Maybe I'm biased because I see Steinberg as one of "us" somehow, a bright, educated woman who isn't obsessed with fashion, who has interests that sometimes overlap with her husband's and sometimes don't. I can identify with that. I can honor that. I agree that spouses should be supportive of each other's careers, but I don't think that should ever mean becoming something one really isn't -- or giving up everything else important in one's life.

The news media's reporting on "the American people's" reaction to a lot of things in this campaign makes me ill. I started reading the transcript of the Diane Sawyer interview with Dean and Steinberg, and I stopped a few pages in so that I didn't attempt to leap through the monitor and strangle Sawyer. She kept saying things like, "I can hear the viewers out there saying...." Uh, no, I call bullshit, Diane. My cousin may have thought that the kids they showed on Sesame Street could also see her through her TV, but she grew out of that when she turned four. You don't have the superpower of being able to read the viewers' minds. You do have the distinctly unsuper power of being able to tell them that's what they were "really" thinking deep down. You can put seeds of doubt in people's minds when they didn't have any before. But you are not so deeply attuned to the viewers that the issues you have manufactured are the issues they "really" wanted to see all along.

If we really had a liberal media or a conservative media, it might be better than what we've got. (And no, I'm not saying that none of the news outlets have any slant at all.) What we've got is a controversy-oriented news media. They want to report on sports even when they're reporting on something else. They want it to always be about someone doing something shocking, or winning, or losing, and they want to always be in control of what any of that is. Over and over again, I've heard people on one side of the spectrum or the other complain that if it had been the other guy who had said what their guy said, you wouldn't have heard a word of it; or if their guy had done what the other guy did, he'd never have been able to live it down. And they might be right, on both sides: it all depends on what the media thinks they can make into a clever sound bite and a nifty graphic at the time. (Which is what I love about the Daily Show. Well, one of the things.)

Bleh. For the record, I'm not a Dean supporter right now, though if he gets the nomination, that's that for me this year. (And there would be worse things than having a man in the White House who had demonstrated he didn't automatically view women as an extension of their husbands.) I'm not sure if I'll break my grandmother's heart and my own major party avoidance streak to register to caucus Democrat (not sure if I'd tell her if I did). If I did, I'm not sure who I'd caucus for, and I'd reregister soon after. But I found Dowd and Sawyer's behavior reprehensible.

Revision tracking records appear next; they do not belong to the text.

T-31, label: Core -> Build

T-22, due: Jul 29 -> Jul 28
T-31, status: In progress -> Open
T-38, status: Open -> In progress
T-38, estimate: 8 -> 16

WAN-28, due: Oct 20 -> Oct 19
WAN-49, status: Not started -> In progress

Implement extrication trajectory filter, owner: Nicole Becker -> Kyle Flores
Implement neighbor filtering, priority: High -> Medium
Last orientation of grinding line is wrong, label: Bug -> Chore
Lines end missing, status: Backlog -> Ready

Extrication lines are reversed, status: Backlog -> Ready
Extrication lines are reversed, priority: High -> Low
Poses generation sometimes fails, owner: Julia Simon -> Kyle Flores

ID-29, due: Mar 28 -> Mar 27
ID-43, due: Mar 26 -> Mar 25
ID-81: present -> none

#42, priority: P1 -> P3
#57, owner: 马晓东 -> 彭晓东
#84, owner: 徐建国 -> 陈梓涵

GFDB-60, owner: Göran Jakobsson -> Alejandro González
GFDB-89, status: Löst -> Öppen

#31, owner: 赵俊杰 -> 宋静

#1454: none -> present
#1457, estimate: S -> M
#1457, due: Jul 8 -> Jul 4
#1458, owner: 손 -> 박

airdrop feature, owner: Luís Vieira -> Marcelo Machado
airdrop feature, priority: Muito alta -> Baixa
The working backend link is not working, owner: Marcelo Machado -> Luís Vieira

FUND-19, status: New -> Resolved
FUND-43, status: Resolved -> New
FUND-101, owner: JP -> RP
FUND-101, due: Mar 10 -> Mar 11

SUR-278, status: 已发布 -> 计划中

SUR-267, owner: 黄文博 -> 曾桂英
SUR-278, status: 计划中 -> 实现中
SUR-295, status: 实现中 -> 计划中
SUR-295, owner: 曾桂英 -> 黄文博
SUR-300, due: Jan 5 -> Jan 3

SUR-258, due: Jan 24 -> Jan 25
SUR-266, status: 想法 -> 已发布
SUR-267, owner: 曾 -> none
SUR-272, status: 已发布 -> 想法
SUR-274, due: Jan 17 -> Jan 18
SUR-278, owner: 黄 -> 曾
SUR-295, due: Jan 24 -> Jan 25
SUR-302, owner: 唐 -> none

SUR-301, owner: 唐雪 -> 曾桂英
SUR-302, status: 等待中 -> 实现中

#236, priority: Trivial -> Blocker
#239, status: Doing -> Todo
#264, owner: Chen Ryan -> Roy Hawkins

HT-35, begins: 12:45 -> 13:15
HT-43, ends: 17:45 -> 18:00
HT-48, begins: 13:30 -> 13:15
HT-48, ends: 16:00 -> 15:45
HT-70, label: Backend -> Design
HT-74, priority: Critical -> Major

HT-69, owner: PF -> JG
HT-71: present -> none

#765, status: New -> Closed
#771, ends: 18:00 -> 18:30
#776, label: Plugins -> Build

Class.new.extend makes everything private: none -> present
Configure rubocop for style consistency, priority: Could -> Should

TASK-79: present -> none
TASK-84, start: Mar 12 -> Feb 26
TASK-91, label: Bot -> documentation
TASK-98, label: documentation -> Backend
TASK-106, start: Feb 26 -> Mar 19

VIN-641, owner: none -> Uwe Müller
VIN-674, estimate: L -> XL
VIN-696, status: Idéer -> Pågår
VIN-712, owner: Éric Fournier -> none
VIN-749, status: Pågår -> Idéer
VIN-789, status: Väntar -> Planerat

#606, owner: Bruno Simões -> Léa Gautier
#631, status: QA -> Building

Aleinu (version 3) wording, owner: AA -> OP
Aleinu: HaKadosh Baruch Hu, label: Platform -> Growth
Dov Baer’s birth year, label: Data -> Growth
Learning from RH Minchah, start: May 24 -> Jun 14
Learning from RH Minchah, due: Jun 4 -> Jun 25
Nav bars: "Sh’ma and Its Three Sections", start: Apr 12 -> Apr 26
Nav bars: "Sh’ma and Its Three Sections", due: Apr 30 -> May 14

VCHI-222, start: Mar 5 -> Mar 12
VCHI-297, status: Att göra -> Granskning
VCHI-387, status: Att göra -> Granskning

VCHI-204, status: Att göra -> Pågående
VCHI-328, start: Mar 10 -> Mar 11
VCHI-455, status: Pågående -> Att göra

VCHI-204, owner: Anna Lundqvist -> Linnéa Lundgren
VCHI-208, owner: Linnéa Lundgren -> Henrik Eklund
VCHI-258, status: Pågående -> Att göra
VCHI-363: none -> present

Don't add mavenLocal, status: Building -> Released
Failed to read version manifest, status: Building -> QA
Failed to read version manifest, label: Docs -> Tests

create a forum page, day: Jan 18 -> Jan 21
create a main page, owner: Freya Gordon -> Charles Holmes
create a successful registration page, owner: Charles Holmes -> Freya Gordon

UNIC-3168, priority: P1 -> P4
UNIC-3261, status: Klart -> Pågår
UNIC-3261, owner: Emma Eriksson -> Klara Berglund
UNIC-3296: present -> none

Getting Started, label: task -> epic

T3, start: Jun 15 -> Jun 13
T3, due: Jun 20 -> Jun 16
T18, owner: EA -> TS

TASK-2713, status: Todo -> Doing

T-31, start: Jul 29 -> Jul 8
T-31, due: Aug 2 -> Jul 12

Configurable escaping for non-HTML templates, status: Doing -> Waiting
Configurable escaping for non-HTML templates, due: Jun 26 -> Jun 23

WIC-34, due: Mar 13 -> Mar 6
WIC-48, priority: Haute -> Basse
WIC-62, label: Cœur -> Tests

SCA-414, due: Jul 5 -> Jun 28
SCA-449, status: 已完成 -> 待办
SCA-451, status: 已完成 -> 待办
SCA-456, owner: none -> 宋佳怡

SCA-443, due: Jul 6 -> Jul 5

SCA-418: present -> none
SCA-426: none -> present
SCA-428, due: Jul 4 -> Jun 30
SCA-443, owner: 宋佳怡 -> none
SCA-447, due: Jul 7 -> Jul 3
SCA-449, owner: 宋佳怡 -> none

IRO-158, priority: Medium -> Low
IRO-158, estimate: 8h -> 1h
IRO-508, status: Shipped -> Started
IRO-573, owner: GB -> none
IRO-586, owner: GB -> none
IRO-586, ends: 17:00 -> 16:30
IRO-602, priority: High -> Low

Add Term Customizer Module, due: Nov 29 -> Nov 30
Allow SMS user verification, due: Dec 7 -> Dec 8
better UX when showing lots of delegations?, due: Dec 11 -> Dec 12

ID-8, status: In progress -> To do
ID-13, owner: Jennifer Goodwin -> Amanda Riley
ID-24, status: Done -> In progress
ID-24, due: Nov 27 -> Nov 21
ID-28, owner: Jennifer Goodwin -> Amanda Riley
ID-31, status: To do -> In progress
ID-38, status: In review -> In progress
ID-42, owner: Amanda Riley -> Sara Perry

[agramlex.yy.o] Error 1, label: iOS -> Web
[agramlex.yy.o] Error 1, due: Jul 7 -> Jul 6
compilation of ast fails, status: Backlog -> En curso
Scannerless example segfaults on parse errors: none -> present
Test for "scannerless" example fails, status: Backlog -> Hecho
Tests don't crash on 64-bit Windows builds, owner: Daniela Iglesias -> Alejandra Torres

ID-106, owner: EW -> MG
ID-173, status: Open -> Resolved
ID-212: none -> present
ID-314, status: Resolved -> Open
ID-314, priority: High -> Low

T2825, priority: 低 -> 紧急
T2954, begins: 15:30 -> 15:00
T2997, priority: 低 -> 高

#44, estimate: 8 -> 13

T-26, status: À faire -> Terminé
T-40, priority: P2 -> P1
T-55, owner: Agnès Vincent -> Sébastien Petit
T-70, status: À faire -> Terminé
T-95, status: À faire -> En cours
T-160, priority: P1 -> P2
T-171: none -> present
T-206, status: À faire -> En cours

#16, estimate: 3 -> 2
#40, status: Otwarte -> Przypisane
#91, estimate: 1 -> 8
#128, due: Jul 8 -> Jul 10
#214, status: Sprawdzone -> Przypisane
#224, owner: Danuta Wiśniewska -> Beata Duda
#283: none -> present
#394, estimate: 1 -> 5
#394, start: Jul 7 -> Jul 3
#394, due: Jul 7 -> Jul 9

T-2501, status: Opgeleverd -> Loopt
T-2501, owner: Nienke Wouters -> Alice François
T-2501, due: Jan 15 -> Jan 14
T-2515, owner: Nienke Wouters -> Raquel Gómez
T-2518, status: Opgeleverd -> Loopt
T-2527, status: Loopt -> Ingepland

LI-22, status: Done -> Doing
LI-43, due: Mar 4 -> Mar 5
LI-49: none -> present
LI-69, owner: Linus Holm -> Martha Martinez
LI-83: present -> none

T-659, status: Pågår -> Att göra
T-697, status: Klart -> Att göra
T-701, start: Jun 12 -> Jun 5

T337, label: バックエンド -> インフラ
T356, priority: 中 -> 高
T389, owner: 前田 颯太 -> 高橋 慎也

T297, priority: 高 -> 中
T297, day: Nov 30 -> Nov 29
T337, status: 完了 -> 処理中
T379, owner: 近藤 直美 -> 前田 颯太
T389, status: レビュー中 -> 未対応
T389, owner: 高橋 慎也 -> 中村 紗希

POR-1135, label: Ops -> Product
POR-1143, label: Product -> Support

And speaking of reprehensible, we watched "Pirates of the Caribbean" last night and had fun with it despite a few moments of, "Huh? But then why did the -- wait!" It swashed. It buckled. Its reprehensible characters were truly eeeeeevil, except for the ones who weren't. I'll probably go see the sequel.

And I've kept reading The Belly of the Bow and A Frozen Hell. The latter is a dangerous book -- it's making me think fairly clearly and thoroughly about some aspects of the Not The Moose, and I know it'll be useful for The Winter War whenever I get to that. But it keeps giving me ideas. In fact, it gave me a lovely crazy book idea last night, in the same universe as all the rest of this mess.

It's the thinking that's the problem. If I could avoid thinking from here on out and just write, I might have some chance of not falling further behind on the ideas rattling around in here. But noooo, I just keep thinking and thinking, and sure as eggs is eggs...well, there's not really anything to be done about it now, except to scribble down the notes on whatever new thing and turn back, resolutely, to the Not The Moose.

It doesn't even take that much resolution at this point, frankly. It's just what I do these days. So I'm going to do it.